La guerra strisciante tra Israele e Iran
Analisi di Antonio Donno
La guerra a bassa intensità che si va svolgendo tra israeliani e iraniani (e loro affiliati nel Medio Oriente) sta a indicare che la situazione nella regione si sta aggravando. Di questo è consapevole l’Amministrazione Biden, che sta avviando un lento processo di avvicinamento al regime iraniano, come gli incontri recenti di Vienna hanno dimostrato. Si tratta soltanto di premesse che favoriscono le posizioni attendiste di Teheran. Il regime iraniano non ha alcun interesse a dimostrare agli americani di voler a tutti i costi un negoziato conclusivo sulla questione del nucleare e intanto lascia campo libero alle sue milizie sparse in vari punti della regione di effettuare attacchi verso le navi o le postazioni terrestri israeliane, alle quali Gerusalemme risponde senza alcuna esitazione, mettendo in atto procedure belliche innovative nei confronti delle navi iraniane che trasportano il greggio. Non è nell’interesse degli ayatollah iraniani, tuttavia, alzare il livello dello scontro con gli israeliani.
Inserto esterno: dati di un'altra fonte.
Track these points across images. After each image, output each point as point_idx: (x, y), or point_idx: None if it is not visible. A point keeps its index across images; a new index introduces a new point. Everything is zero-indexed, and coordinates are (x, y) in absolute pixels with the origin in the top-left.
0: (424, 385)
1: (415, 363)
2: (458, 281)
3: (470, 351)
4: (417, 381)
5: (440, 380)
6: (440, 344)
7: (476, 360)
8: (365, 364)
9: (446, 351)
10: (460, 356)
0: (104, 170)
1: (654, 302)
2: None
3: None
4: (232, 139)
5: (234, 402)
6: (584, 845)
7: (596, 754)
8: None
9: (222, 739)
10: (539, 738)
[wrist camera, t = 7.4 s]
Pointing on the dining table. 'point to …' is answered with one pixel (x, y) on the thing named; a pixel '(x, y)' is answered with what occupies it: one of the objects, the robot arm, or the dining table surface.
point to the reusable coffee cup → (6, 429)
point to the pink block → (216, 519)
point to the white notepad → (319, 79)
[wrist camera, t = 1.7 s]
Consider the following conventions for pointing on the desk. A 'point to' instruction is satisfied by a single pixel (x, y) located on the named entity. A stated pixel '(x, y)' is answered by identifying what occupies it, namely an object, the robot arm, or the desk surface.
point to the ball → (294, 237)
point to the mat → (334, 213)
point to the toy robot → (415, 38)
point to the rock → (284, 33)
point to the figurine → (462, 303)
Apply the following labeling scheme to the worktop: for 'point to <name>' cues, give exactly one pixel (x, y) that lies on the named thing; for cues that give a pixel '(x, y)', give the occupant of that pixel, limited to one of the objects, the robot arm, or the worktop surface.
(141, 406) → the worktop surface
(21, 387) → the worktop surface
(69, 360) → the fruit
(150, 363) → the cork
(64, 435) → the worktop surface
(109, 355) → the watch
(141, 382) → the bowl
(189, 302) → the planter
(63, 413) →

Se ciò avvenisse, Washington sarebbe costretta ad assumere una posizione chiara contro l’Iran e a favore di Israele, la qual cosa danneggerebbe le intenzioni di Teheran di portare gradualmente gli americani verso una sostanziale rinnovata accettazione del Joint Comprehensive Plan of Action (Jcpoa), firmato da Obama e da altri Paesi europei nel 2015. Per questo motivo, Teheran mantiene opportunamente l’attacco a Israele ad un livello che non suggerisce la sua volontà di portare lo scontro ad un’intensità tale da aprire un vero e proprio conflitto con Gerusalemme, ma che dimostra la propria attiva presenza politica e militare sullo scenario mediorientale.
Joe Biden
Il regime iraniano sta sfruttando abilmente la situazione presente: l’incertezza che deriva dai risultati delle elezioni israeliane e, nello stesso tempo, gli approcci prudenti dell’Amministrazione americana. L’Amministrazione Biden non può compiere passi negoziali che possano apparire al regime iraniano come una frettolosa disponibilità americana a chiudere la questione del nucleare iraniano, anche se non è dato sapere, in questo momento, a quale livello si sia attestato il dibattito interno tra le varie istanze presenti in seno al governo di Washington. Non è nell’interesse dell’Amministrazione americana prendere le distanze in maniera netta dagli esiti raggiunti da Trump nella questione iraniana. Le sanzioni imposte da Trump al regime di Teheran esercitano un tale peso politico sull’Amministrazione Biden che sarebbe controproducente per i democratici dare l’impressione a Teheran di voler porre subito sul terreno negoziale la riduzione o persino l’eliminazione di tali sanzioni. Anche a livello internazionale ciò apparirebbe un punto di debolezza molto grave da parte americana. Tutti i Paesi del Medio Oriente, e in particolare quelli degli Accordi di Abramo, attendono con la massima attenzione l’evoluzione dei fatti. Nel frattempo, la Cina stipula patti economici con l’Iran e apre un dialogo con gli attori del Golfo Persico.
La presenza cinese avrà conseguenze di grande importanza per gli equilibri economici e strategici della regione. È di vitale importanza che gli Stati Uniti mettano in atto una politica che non si limiti alle questioni del nucleare iraniano, ma che tenga in conto quella complessità di problematiche economiche e strategiche che possono subire fondamentali modificazioni a causa della sempre più pressante pervasività di Pechino nel Medio Oriente. È ormai un dato del passato ciò che scriveva Henry Kissinger nel 2011 in On China: “La Cina è rimasta uno spettatore agnostico di fronte alla diffusione della potenza americana per tutto il mondo musulmano e soprattutto agli obiettivi ambiziosi proclamati dall’Amministrazione Bush sulla trasformazione democratica [della regione]” (p. 493). A distanza di dieci anni, la situazione si è capovolta. Israele, dal canto suo, oltre che rispondere agli attacchi iraniani, deve risolvere la situazione politica interna. Gerusalemme segue le mosse dell’Amministrazione americana, ma solo un nuovo governo avrà la piena autorevolezza per confrontarsi con Washington sulle questioni sul tappeto.